There was a fascinating program a few years ago about archaeology from space - this American archaeologist had used satellite imagery to scour Egypt for evidence of previous civilisations.

It was amazing how much the Nile has moved in a few thousand years. The ruins of some ports were hundreds of miles inland.

Plus they found a legendary city which had been moved - stone by stone - across the desert.

Sadly it's all being destroyed as I type. **ing "treasure hunters" sad.

Furiosa Tue 17-May-16 16:58:39

CloneMeNow Not a dumb question at all!

This was basically the first essay I had to write for my Archaeology degree grin

I'm having flashbacks!

RhodaBull Tue 17-May-16 17:02:13

I'm so pleased someone started a thread on this - I've always wondered. grin at Oxbow lakes. The only thing I've remember from O Level Geography!

Things move - eg The Strand (clue in the name) actually abutted the Thames at one time and now it's some distance away.
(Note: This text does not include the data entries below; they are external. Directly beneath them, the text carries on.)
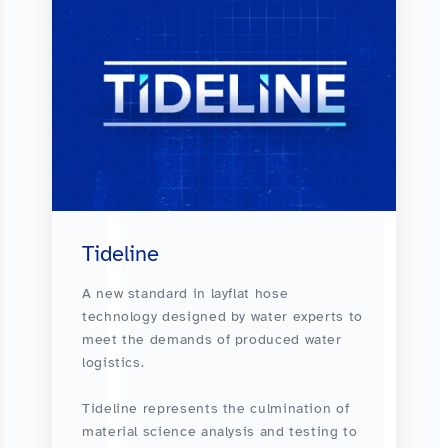
Tideline
A new standard in layflat hose
technology designed by water experts to
meet the demands of produced water
logistics.
Tideline represents the culmination of
material science analysis and testing to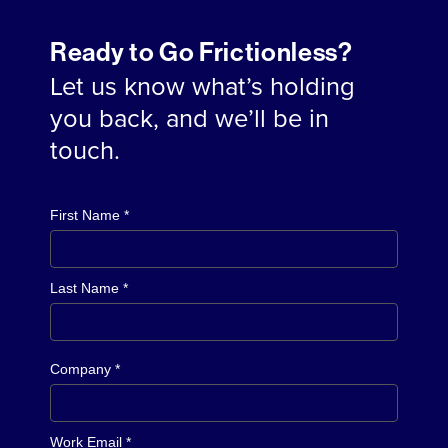
Ready to Go Frictionless?
Let us know what’s holding
you back, and we’ll be in
touch.
First Name *
Last Name *
Company *
Work Email *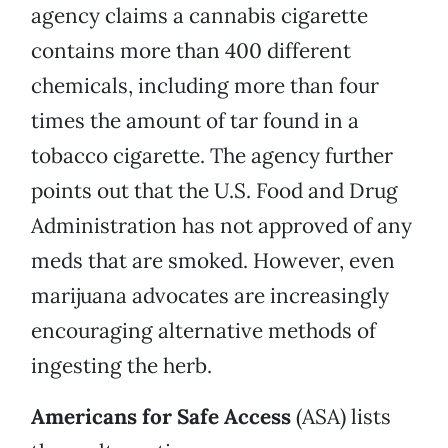
agency claims a cannabis cigarette
contains more than 400 different
chemicals, including more than four
times the amount of tar found in a
tobacco cigarette. The agency further
points out that the U.S. Food and Drug
Administration has not approved of any
meds that are smoked. However, even
marijuana advocates are increasingly
encouraging alternative methods of
ingesting the herb.
Americans for Safe Access
(ASA) lists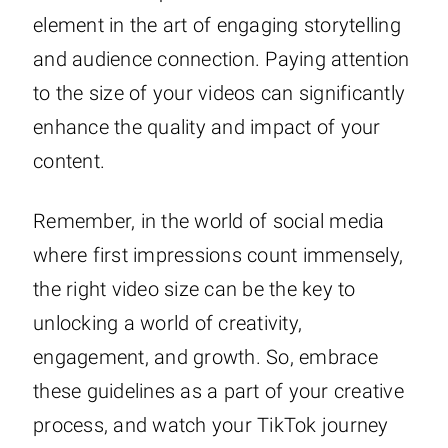
element in the art of engaging storytelling
and audience connection. Paying attention
to the size of your videos can significantly
enhance the quality and impact of your
content.
Remember, in the world of social media
where first impressions count immensely,
the right video size can be the key to
unlocking a world of creativity,
engagement, and growth. So, embrace
these guidelines as a part of your creative
process, and watch your TikTok journey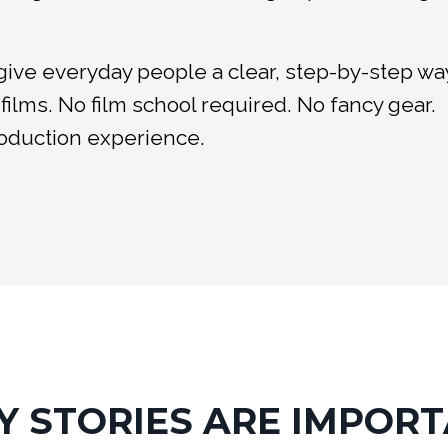
 give everyday people a clear, step-by-step wa
 films. No film school required. No fancy gear.
roduction experience.
 STORIES ARE IMPOR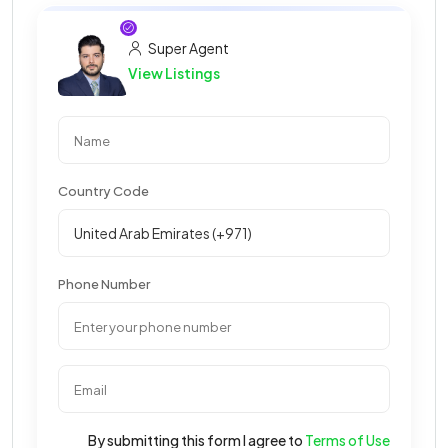
Super Agent
View Listings
Country Code
Phone Number
By submitting this form I agree to
Terms of Use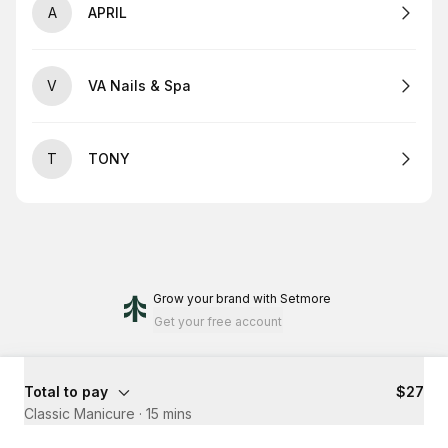
A
APRIL
V
VA Nails & Spa
T
TONY
Grow your brand
with Setmore
Get your free account
Total to pay
$27
Classic Manicure
·
15 mins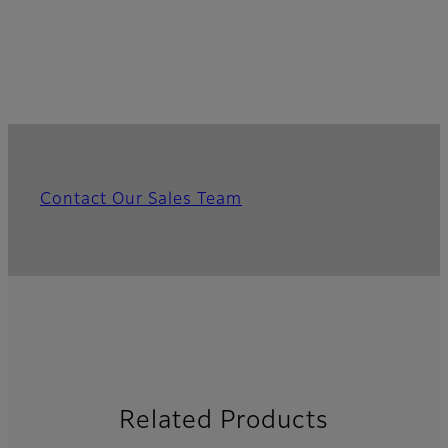
Contact Our Sales Team
Related Products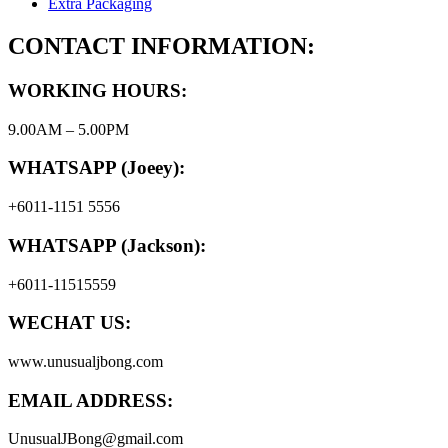
Extra Packaging
CONTACT INFORMATION:
WORKING HOURS:
9.00AM – 5.00PM
WHATSAPP (Joeey):
+6011-1151 5556
WHATSAPP (Jackson):
+6011-11515559
WECHAT US:
www.unusualjbong.com
EMAIL ADDRESS:
UnusualJBong@gmail.com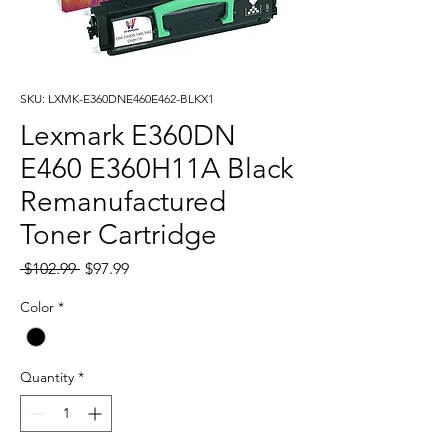
SKU: LXMK-E360DNE460E462-BLKX1
Lexmark E360DN
E460 E360H11A Black
Remanufactured
Toner Cartridge
Regular
Sale
 $102.99 
$97.99
Price
Price
Color
*
Quantity
*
What I wonder is why Cavemen? Where are these caves? None round here. Why were there caves in cavemen times and where did they all disappear to?

JinRamen Tue 17-May-16 17:07:29

I don't think the earth would get bigger, as it is all recycled and there is only a finite amount of matter?

Furiosa Tue 17-May-16 17:15:30

No the earth isn't expanding with more soil. And not all sites are buried.

A better question would be "why do some archaeological sites remain visible in the landscape while others do not?"

I'm sure you could come up with a couple of hundred reasons yourself just thinking about that!